To demonstrate the veracity of the find, I blasted a superset of dumbbell incline curls and pulley pushdowns. The reality of the matter is this: Dumbbell incline curls define the biceps and contribute unselfishly to their density and shape.

There's more: Combining them with pushdowns etches a rugged grin on your face, unless you're a girl, whereupon it's a sassy smirk.

It doesn't stop there: Intense pushdowns add horse to horseshoe triceps, as they can be performed 100 different ways according to the practitioner's needs and desires and intentional positioning of the cable. Thus and therefore, they are multi-applicational and multi-engaging.
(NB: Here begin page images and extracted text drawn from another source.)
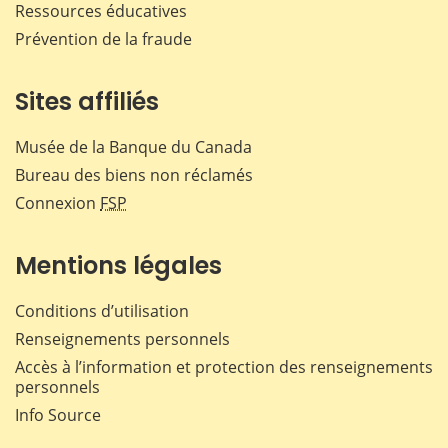
Ressources éducatives
Prévention de la fraude
Sites affiliés
Musée de la Banque du Canada
Bureau des biens non réclamés
Connexion
FSP
Mentions légales
Conditions d’utilisation
Renseignements personnels
Accès à l’information et protection des renseignements
personnels
Info Source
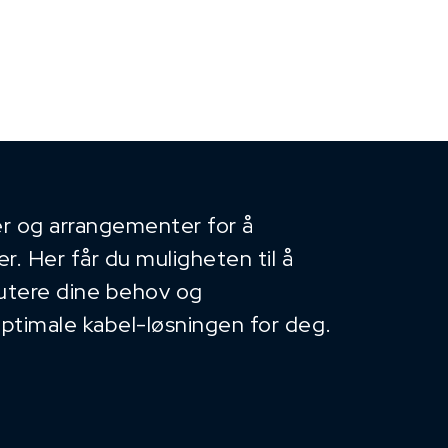
r og arrangementer for å
. Her får du muligheten til å
kutere dine behov og
optimale kabel-løsningen for deg.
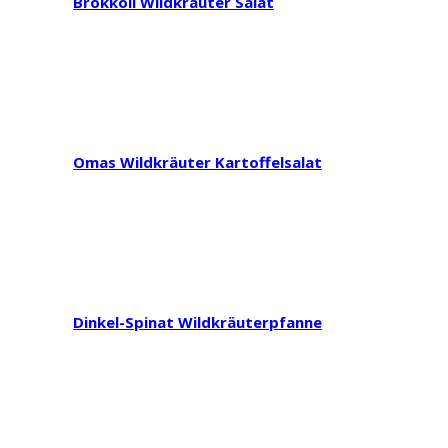
Brokkoli Wildkräuter Salat
Omas Wildkräuter Kartoffelsalat
Dinkel-Spinat Wildkräuterpfanne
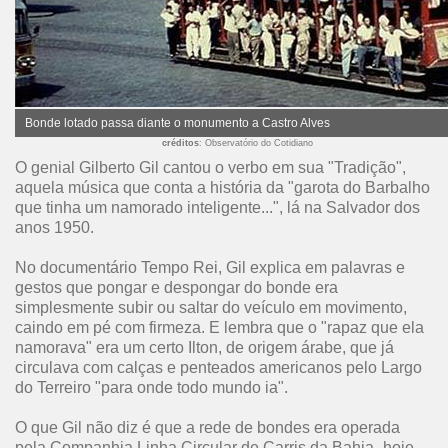
Bonde lotado passa diante o monumento a Castro Alves
créditos
: Observatório do Cotidiano
O genial Gilberto Gil cantou o verbo em sua "Tradição",
aquela música que conta a história da "garota do Barbalho
que tinha um namorado inteligente...", lá na Salvador dos
anos 1950.
No documentário Tempo Rei, Gil explica em palavras e
gestos que pongar e despongar do bonde era
simplesmente subir ou saltar do veículo em movimento,
caindo em pé com firmeza.
E lembra que o "rapaz que ela
namorava" era um certo Ilton, de origem árabe, que já
circulava com calças e penteados americanos pelo Largo
do Terreiro "para onde todo mundo ia".
O que Gil não diz é que a rede de bondes era operada
pela Companhia Linha Circular de Carris da Bahia- hoje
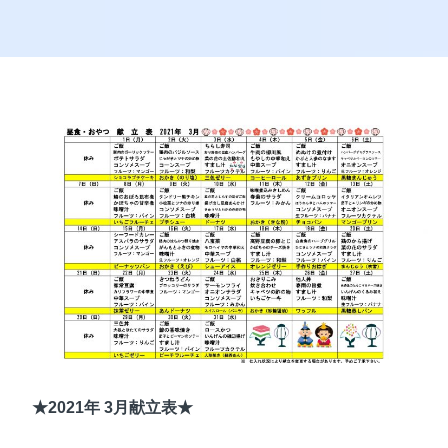
★2021年 3月献立表★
The practitioner (with a little imagination, this could be you) is in total charge of the action of the exercise. You're not on the other side of the handle or bar going through the motions. If you're going through the motions, you might as well go home or to the beach or wherever.
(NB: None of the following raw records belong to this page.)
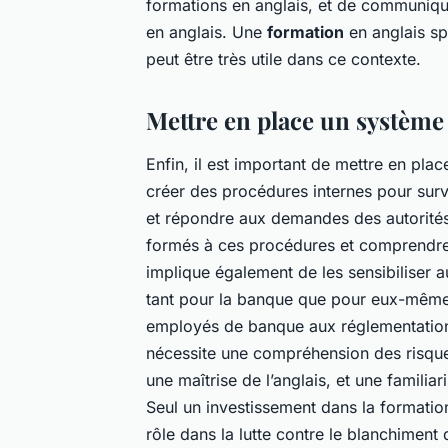
formations en anglais, et de communique
en anglais. Une
formation
en anglais sp
peut être très utile dans ce contexte.
Mettre en place un système
Enfin, il est important de mettre en pla
créer des procédures internes pour survei
et répondre aux demandes des autorités
formés à ces procédures et comprendre 
implique également de les sensibiliser 
tant pour la banque que pour eux-mêmes
employés de banque aux réglementations
nécessite une compréhension des risque
une maîtrise de l’anglais, et une famili
Seul un investissement dans la formatio
rôle dans la lutte contre le blanchiment 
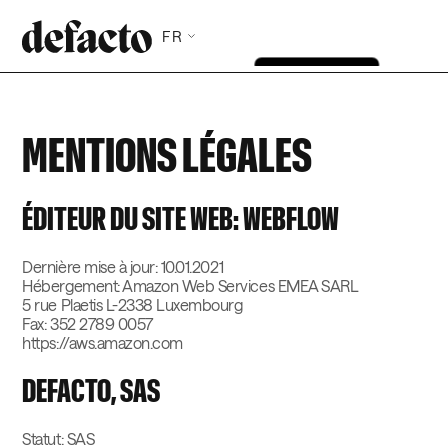
FR
MENTIONS LÉGALES
ÉDITEUR DU SITE WEB: WEBFLOW
Dernière mise à jour: 10.01.2021
Hébergement: Amazon Web Services EMEA SARL
5 rue Plaetis L-2338 Luxembourg
Fax: 352 2789 0057
https://aws.amazon.com
DEFACTO, SAS
Statut: SAS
And no talking while in the middle of the set...this empty place look like a social club to you?

In charge means you control the effort, the groove and the pace, all of which take persistent practice, attention and time. Here's where most wide-eyed gymsters fail: They don't persist.

They are persistless!

Flooded with knowledge and understanding and rediscovery, I topped my arm workout with a triset from heaven's storehouse. I imagined thunder broke the silence and a streak of lightning devoured the shadows. Wrist curls were followed by thumbs-up curls followed by machine dips -- epic poetry in decided motion.

The combination of movements consumed the arms from the tips of the fingers to the shoulders they hung from. No new discovery, but the reminder was exhilarating. This trio wrapped up a powerful arm workout, and it wasn't as if the rest of my body was not vigorously stimulated.

A constant revisited: There was something throughout, above and beneath it all that would always be true -- nothing like a silent, empty, shadowy gym to brighten the day...add clarity and sparkle to an ordinary, sunny, summery, Sunday afternoon.

Oops. The Jayster's standing at the backdoor jingling the gym keys like they were gongs. Closing time already? Time flies when the sun shines and the beach is mobbed.